Copy out every line of text in the records below word for word, and leave out the pictures.

**** Records for the exercise ****

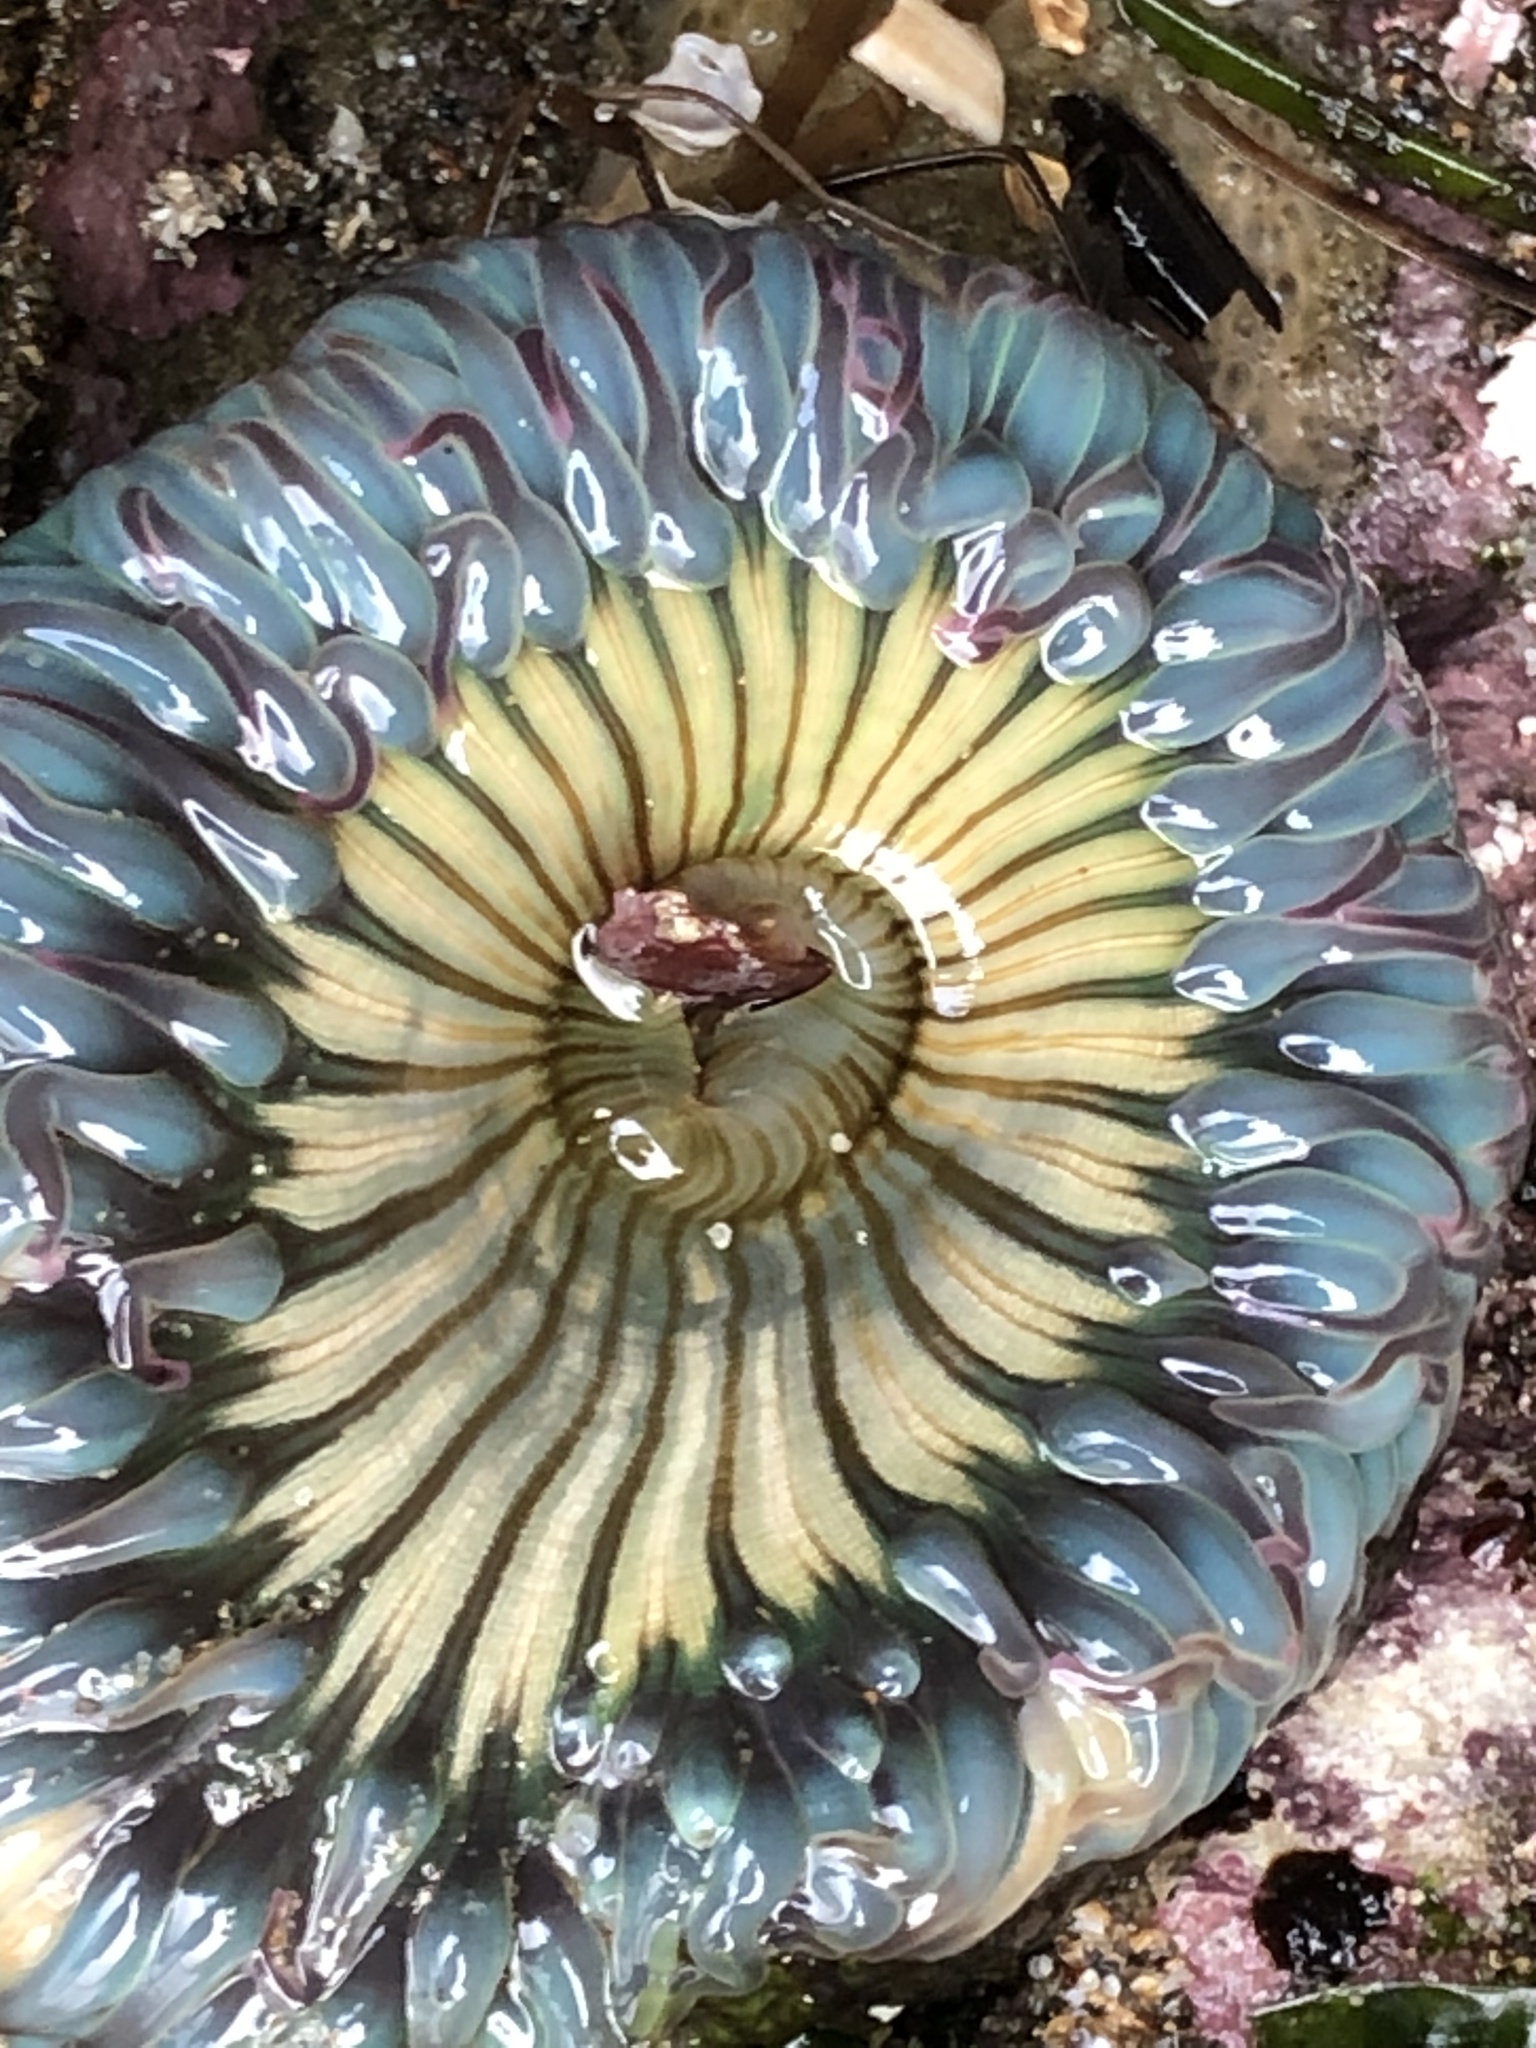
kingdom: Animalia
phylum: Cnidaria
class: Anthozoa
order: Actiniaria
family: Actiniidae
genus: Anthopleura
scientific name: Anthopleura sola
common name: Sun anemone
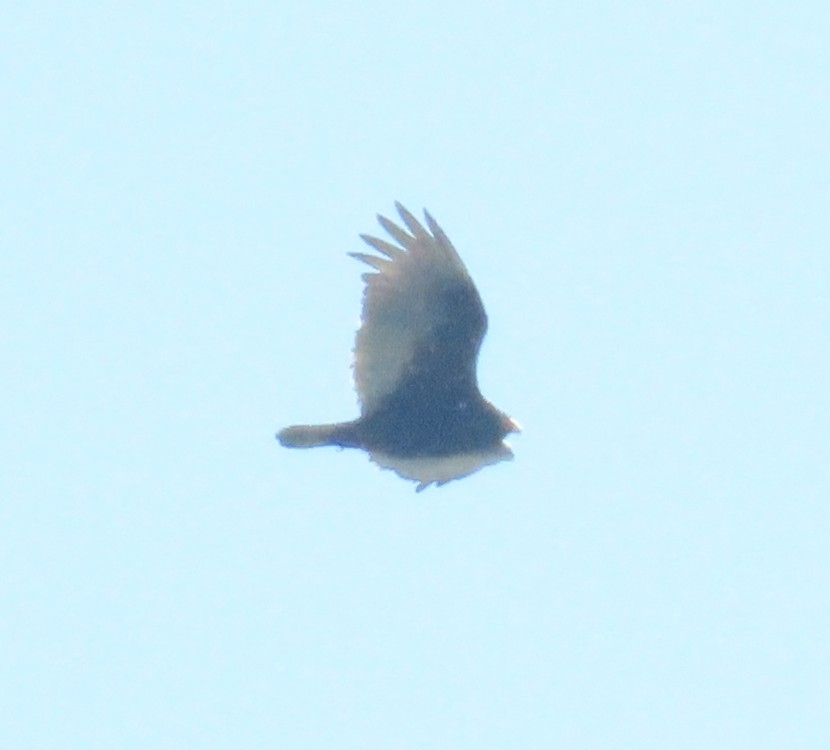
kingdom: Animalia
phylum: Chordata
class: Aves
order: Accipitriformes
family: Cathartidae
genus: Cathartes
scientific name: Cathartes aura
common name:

****

Full output:
kingdom: Animalia
phylum: Cnidaria
class: Anthozoa
order: Actiniaria
family: Actiniidae
genus: Anthopleura
scientific name: Anthopleura sola
common name: Sun anemone
kingdom: Animalia
phylum: Chordata
class: Aves
order: Accipitriformes
family: Cathartidae
genus: Cathartes
scientific name: Cathartes aura
common name:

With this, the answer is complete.